Sous la responsabilité des ARS, la lutte contre les présumées fraudes (par nature incalculables et, selon Nicolas Klausser, largement exagérées) a d’ailleurs été un des principaux arguments avancés pour justifier ce changement de direction, même si celles-ci, aujourd’hui méthodiquement traquées, se révèlent extrêmement basses : 47 fraudes pour le seul VIH en 2017 sur 4 996 demandeurs, soit moins de 1 % selon le rapport de l’Ofii.

Pour autant, comme le reconnaît Olivier Lefebvre, coordinateur médical au Comede, de réels aspects bénéfiques ont résulté du changement de direction : « Du fait de l’absence de pilotage national, les ARS émettaient des avis très différents selon les régions. » Autre avancée, la collégialité des avis : « Alors qu’avant un médecin décidait seul, aujourd’hui quatre médecins de l’Ofii participent à la décision. Et le médecin agréé a été remplacé par le médecin habituel, qui connaît mieux son patient et qui est donc plus à même de le défendre », ajoute-t-il. 

À l’inverse, tous les acteurs associatifs dénoncent un manque d’indépendance des médecins de l’Ofii vis-à-vis du ministère et le recours à des arguments non médicaux et non inscrits dans la loi pour refuser un avis favorable, comme le montre le défaut d’observance reproché à un ressortissant guinéen, dont l’état de santé était proche du stade sida, récemment menacé d’expulsion. 

Le cas du VIH

Paradoxalement, « les 4 à 5 % de PVVIH qui reçoivent un avis défavorable cumulent, comme ce Guinéen, de nombreuses vulnérabilités, explique François Emery, chargé de plaidoyer à Act Up-Paris. Il peut s’agir de personnes trans ou de travailleur·euse·s du sexe. Ce qui est d’autant plus scandaleux que ces personnes, du fait de la stigmatisation très importante qui existe dans leur pays d’origine, courent des risques accrus quand elles y sont renvoyées. »

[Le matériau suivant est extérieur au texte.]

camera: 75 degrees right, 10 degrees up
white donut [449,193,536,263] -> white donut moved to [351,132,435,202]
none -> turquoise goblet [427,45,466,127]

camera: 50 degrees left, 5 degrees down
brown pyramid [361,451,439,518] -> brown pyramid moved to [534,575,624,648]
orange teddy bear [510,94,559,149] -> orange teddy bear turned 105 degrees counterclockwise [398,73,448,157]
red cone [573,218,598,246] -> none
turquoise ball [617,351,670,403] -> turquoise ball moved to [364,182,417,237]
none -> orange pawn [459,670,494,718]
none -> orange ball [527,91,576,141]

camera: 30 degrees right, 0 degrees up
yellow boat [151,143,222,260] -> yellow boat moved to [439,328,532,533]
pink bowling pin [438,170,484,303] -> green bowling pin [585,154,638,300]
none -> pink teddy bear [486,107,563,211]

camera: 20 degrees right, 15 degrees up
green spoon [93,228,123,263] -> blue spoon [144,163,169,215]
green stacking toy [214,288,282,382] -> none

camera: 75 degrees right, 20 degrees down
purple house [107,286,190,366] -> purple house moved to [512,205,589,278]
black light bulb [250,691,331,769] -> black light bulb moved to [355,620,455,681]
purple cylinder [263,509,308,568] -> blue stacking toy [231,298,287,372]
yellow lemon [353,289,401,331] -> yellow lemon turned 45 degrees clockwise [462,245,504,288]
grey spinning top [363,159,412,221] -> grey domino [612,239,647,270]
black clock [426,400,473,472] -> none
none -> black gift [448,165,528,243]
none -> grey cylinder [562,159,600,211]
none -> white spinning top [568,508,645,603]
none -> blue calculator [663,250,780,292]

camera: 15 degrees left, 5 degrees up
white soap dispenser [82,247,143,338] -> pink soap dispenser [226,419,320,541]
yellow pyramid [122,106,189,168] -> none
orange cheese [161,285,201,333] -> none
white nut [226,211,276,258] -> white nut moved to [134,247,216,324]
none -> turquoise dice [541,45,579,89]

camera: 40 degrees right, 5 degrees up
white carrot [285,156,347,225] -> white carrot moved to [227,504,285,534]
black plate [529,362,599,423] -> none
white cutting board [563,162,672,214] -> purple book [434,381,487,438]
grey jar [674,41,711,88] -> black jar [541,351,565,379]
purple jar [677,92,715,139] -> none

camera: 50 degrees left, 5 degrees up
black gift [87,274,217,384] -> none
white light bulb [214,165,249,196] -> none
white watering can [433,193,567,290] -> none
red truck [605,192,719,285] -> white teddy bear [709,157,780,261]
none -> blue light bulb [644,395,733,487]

Malgré ces cas d’expulsion encore rares, le taux d’acceptation de titre de séjour pour soins pour les PVVIH reste heureusement très élevé, avec 96 % d’avis favorables en 2020, sur 3 370 demandes. 

À l’origine de la création du permis de séjour pour soins, le VIH représente 14 % des demandes, après un pic de 18 % en 2008. Pour autant, des associations, telles que Act Up-Paris ou le Comede, font état d’inquiétudes, alimentées par la remontée de témoignages d’avocats et de patients depuis un ou deux ans, qui pourraient laisser craindre un infléchissement des taux d’acceptation en 2021 et 2022, comme cela a déjà été le cas pour les hépatites. 

Pour limiter les avis favorables accordés aux PVVIH, l’Ofii milite pour une définition plus étroite des pays non à même de fournir un traitement « approprié ». Après les BRICS (Brésil, Inde, Russie, Chine et Afrique du Sud), ils s’attaquent aujourd’hui à des pays d’Afrique subsaharienne, tels que l’Angola, le Cameroun, la Guinée et le Nigéria, en arguant notamment de l’augmentation du taux d’accès au traitement, estimé par l’Onusida. 

Le problème est que celui-ci ne tient pas compte des importantes disparités régionales entre la capitale et les zones plus reculées où la distribution des médicaments est plus chaotique, avec des ruptures régulières d’approvisionnement, ni des traitements accessibles qui se limitent souvent à des médicaments de première ligne. En outre, l’absence de possibilité de calculer la charge virale fait que les dosages et le changement de molécules se révèlent souvent hasardeux. Autant d’éléments qui entraînent une non négligeable perte de chance pour l’étranger expulsable. 

[i] Sollicités au même titre que le Comede et Act Up-Paris, l’Ofii et de la Direction générale des étrangers en France n’ont pas répondu à nos questions.

[ii] Dont la définition reste largement à la discrétion des préfets et touche très souvent des personnes à l’échéance de leur peine de prison. Elle pourrait être étendue à des personnes ayant fait l’objet d’un simple signalement. 

[iii] Nicolas Klausser, L’accès au statut juridique d’étranger gravement malade, éd. IFJD, déc. 2021.